然而，这是不是超高性能。如果您的数据的本质是，你必须时间戳当天的数量有限，你可能只是一个条件语句像这样的扩展您的滞后：

with dat as (
    select 1 as id,'20150101 02:02:50'::timestamp as dt union all 
    select 1,'20150101 03:02:50'::timestamp union all 
    select 1,'20150101 04:02:50'::timestamp union all 
    select 1,'20150102 02:02:50'::timestamp union all 
    select 1,'20150102 02:02:50'::timestamp union all 
    select 1,'20150102 02:02:51'::timestamp union all 
    select 1,'20150103 02:02:50'::timestamp union all 
    select 2,'20150101 02:02:50'::timestamp union all 
    select 2,'20150101 03:02:50'::timestamp union all 
    select 2,'20150101 04:02:50'::timestamp union all 
    select 2,'20150102 02:02:50'::timestamp union all 
    select 1,'20150104 02:02:50'::timestamp 
) 
select id, dt, 
case 
    when lag(trunc(dt)) over(partition by id order by dt asc)=trunc(dt) 
    then case 
     when lag(trunc(dt),2) over(partition by id order by dt asc)=trunc(dt) 
     then case 
      when lag(trunc(dt),3) over(partition by id order by dt asc)=trunc(dt) 

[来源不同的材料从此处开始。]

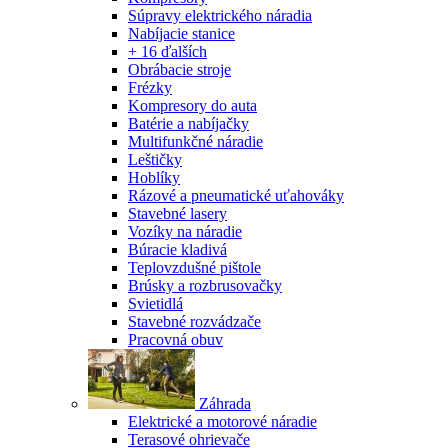
Súpravy elektrického náradia
Nabíjacie stanice
+ 16 ďalších
Obrábacie stroje
Frézky
Kompresory do auta
Batérie a nabíjačky
Multifunkčné náradie
Leštičky
Hoblíky
Rázové a pneumatické uťahováky
Stavebné lasery
Vozíky na náradie
Búracie kladivá
Teplovzdušné pištole
Brúsky a rozbrusovačky
Svietidlá
Stavebné rozvádzače
Pracovná obuv
Záhrada
Elektrické a motorové náradie
Terasové ohrievače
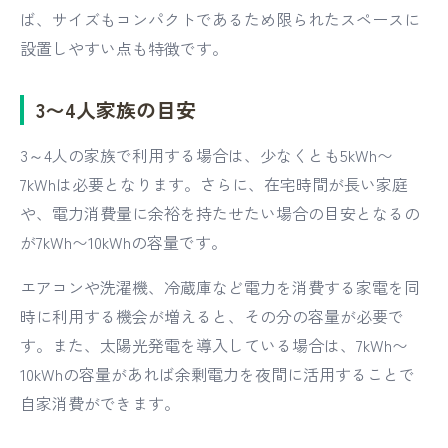
ば、サイズもコンパクトであるため限られたスペースに
設置しやすい点も特徴です。
3〜4人家族の目安
3～4人の家族で利用する場合は、少なくとも5kWh〜
7kWhは必要となります。さらに、在宅時間が長い家庭
や、電力消費量に余裕を持たせたい場合の目安となるの
が7kWh〜10kWhの容量です。
エアコンや洗濯機、冷蔵庫など電力を消費する家電を同
時に利用する機会が増えると、その分の容量が必要で
す。また、太陽光発電を導入している場合は、7kWh〜
10kWhの容量があれば余剰電力を夜間に活用することで
自家消費ができます。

      then lag(trunc(dt),4) over(partition by id order by dt asc) 
      else lag(trunc(dt),3) over(partition by id order by dt asc) 
      end 
     else lag(trunc(dt),2) over(partition by id order by dt asc) 
     end 
    else lag(trunc(dt)) over(partition by id order by dt asc) 
end as prev_diff_value 
from dat 
order by id,dt desc; 

基本上，你看看以前的记录，如果它不不适合你，那么你在这之前回顾记录等等，直到你找到正确的记录或用完你的陈述深度。这里看起来直到第四回纪录。